Previously on part 3 of this series, Google Cloud Natural Language detects expressive articles and assigns it with a higher magnitude with most of the news articles having a neutral tone.

In this article, I explore their entity detection service.

Entity Analysis

Google describes its entity analysis as such:

Entity Analysis inspects the given text for known entities (proper nouns such as public figures, landmarks, etc.), and returns information about those entities.

Gcloud entity returns a list of entities, types (i.e. PERSON) and its salience score. Salience score is a number between 0 to 1 describing how important or central the entity is. Read more from the official documentation.

Entity analyses returns many entities per article so I filter it to those with salience score greater than 0.1. I am only interested in entities that have significant context in the artcles.

Entity Analysis Article #1

I pick a news article that caught my eye, titled How Chicago Is Changing Theater, One Storefront at a Time. I have recently visited the beautiful city of Chicago but didn’t get a chance to watch any shows.

One entity that Google returns is Red Tape Theater with a category of ORGANIZATION and a salience score of 0.1361. This entity barely passes the 0.1 threshold. Google gave me some metadata and suggested a wikipedia link to Red Tape which is an article for excessive bureaucratic regulation. Google is wrong on that one. It cannot differentiate between the Red Tape Theater and Red Tape as an idiom.

Other entities are mentioned in this article such as WildClaw Theater, The Den, Firebrand Theater, Broken Nose Theater, First Floor Theater, and many more. Since most of those entities are briefly mentioned, the salience score is probably < 0.1. Considering how Red Tape Theater has a salience score of only 0.1361, it seems that not a single theater is central to this article.
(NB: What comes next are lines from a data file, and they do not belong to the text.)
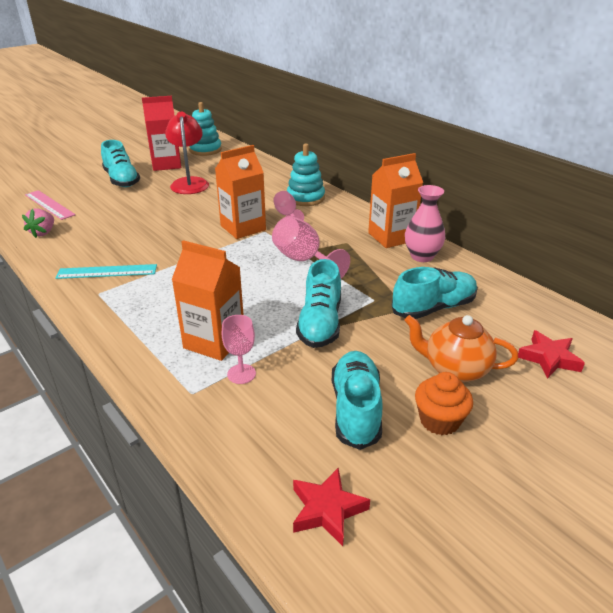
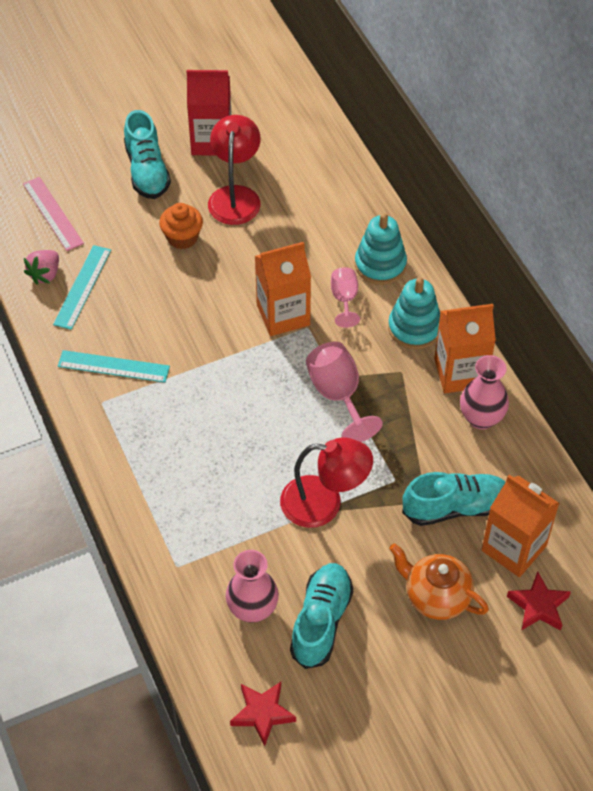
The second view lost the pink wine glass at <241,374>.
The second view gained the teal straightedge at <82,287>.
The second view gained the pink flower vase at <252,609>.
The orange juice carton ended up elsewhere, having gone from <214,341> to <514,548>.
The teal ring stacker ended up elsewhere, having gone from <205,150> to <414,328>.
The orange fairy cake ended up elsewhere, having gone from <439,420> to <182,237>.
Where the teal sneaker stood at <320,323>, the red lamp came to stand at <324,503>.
Instead, there are many theaters presented but Red Tape Theater is the most prominent one. That is evident when I read the article.

Towards the end, Red Tape Theater is mentioned and the next several paragraphs are dedicated to it. If I were to pick a theater to visit, I would go with the Red Tape Theater and see The Shipment. The second most prominent might be the Steppenwolf Theater Company but only one paragraph is dedicated to it.

Conclusion

This is another impressive feat by Google’s machine learning. It is able to detect the most prominent entity in the article. It knows this by relating several paragraphs to the Red Tape Theater.